After the EHT ordinance was formally introduced by the council on April 20, 2018, that same snowflake-infused big-business cabal soon launched the deceptively-named astroturf committee No Tax on Jobs to fight against the head tax by collecting signatures for a repeal referendum targeted for the forthcoming November 2018 Seattle ballot. When that committee’s campaign flexed its big-money muscle in Seattle City Hall during the following weeks, the Amazon fix was obviously in: the council unanimously passed a compromised version of the EHT on May 14, yet infamously repealed it abruptly on June 12 in a clandestinely organized eleventh-hour 7-2 vote.
One can only wonder today how much genuine opposition to the EHT actually existed within Seattle’s internal political discourse during spring 2018. Signatures from the No Tax on Jobs campaign, although submitted to the Seattle City Clerk’s Office, were never officially counted, and some of the campaign’s paid signature gatherers were caught on audio and video lying to potential petition signers about the actual facts of the tax, falsely claiming among other jive crimes that the EHT had then already taken effect — January 1, 2019, was the ordinance’s actual scheduled launch date — and that it would be directly collected from employees, rather than employers.
After the legendarily contentious council meeting during which the EHT was repealed, council members Mike O’Brien and Teresa Mosqueda provided critical comments to the press concerning the No Tax on Jobs campaign. “What this has proven is that various components of our community have the power to stop things,” said O’Brien. “This is less about the tax, and more about a referendum on the city council, and wanting to unseat council members,” said Mosqueda.

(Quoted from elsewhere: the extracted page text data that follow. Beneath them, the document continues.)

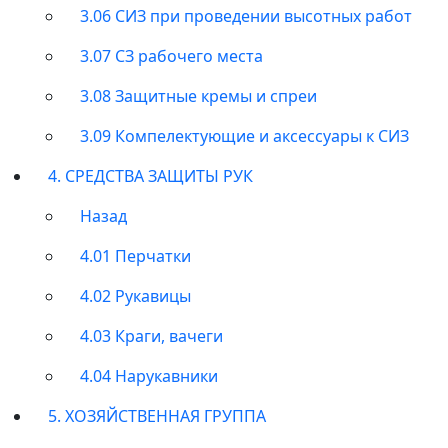
3.06 СИЗ при проведении высотных работ
3.07 СЗ рабочего места
3.08 Защитные кремы и спреи
3.09 Компелектующие и аксессуары к СИЗ
4. СРЕДСТВА ЗАЩИТЫ РУК
Назад
4.01 Перчатки
4.02 Рукавицы
4.03 Краги, вачеги
4.04 Нарукавники
5. ХОЗЯЙСТВЕННАЯ ГРУППА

Indeed, our fair city’s infamous longtime political fixer Tim “The Shark” Ceis was a key consultant for the No Tax on Jobs committee. “What do we want?” Ceis reportedly said, according to minutes later leaked to the local alternative press, during an effectively clandestine spring 2018 Downtown Seattle Association meeting concerning the EHT. “A new city council,” was his rascally rhetorical reply.
On June 11, 2019, The Oligarchal Oracle Om-chanted that certain local powerhouse private-sector donors, including and especially Amazon and Microsoft, have pledged $48.8 million to the Seattle nonprofit organization Plymouth Housing Group to help build supportive housing for citizens exiting homelessness. While evidently benevolent, the symbolism of the gesture was rather uncanny, since the gift was announced almost exactly one year after the EHT’s repeal.
Consider now contextually the difference between such performative corporate philanthropy and consistent public revenue that accountable democratically-elected governments can rely upon and plan ahead with on behalf of their constituents. AmaSoft & Friends’ disingenuous gift would only tentatively approach what the EHT would have generated each fiscal year — and even that proposed $48.8 million amount would be significantly less than the $75 million yearly amount proposed by the original EHT legislation. Who’s your true sugar daddy, Seattle?
Just say no to Bezosism: reject corporate philanthropy; demand economic democracy.